Mutations in mitochondrial DNA (mtDNA) and mitochondrial dysfunction have been implicated in the pathogenesis of focal segmental glomerulosclerosis (FSGS). Now, Jeremy Duffield and colleagues report that in mice, a loss-of-function mutation in the Cox10 gene, which encodes a cofactor for complex IV of the electron transport chain, results in activation of the innate immune system and the development of FSGS.

“Mitochondria are a vestige of a symbiosis between eukaryotic cells and prokaryotic cells, so the mitochondria are hiding in plain sight from the intracellular innate immune sensing system,” explains Duffield. “We were interested in investigating whether dysfunctional mitochondria can activate the intracellular immune response.”

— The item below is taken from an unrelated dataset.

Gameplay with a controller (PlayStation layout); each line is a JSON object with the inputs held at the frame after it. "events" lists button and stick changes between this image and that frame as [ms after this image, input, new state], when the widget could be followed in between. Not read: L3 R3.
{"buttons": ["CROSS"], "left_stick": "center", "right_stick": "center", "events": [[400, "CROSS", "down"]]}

To answer this question, the researchers generated mice with nephron-specific knockout of Cox10. They report that these mice develop a severe, early-onset form of FSGS with tubulointerstitial damage, fibrosis, inflammation and premature death due to kidney failure.

“We found evidence that not only does Cox10 silencing result in partial loss of mitochondrial function, but also that it results in activation of the intracellular sensing system for foreign or viral DNA,” says Duffield. Additional experiments suggested that loss of Cox10 in kidney epithelial cells leads to leakage of mtDNA into the cytosol and activation of the DNA sensor STING, resulting in the induction of an interferon response and activation of the innate immune system.

The researchers conclude that loss of COX10 is sufficient to cause severe FSGS. In addition, they hypothesize that the release of mtDNA may be a novel mechanism that contributes to the pathogenesis of FSGS in the setting of mitochondrial dysfunction.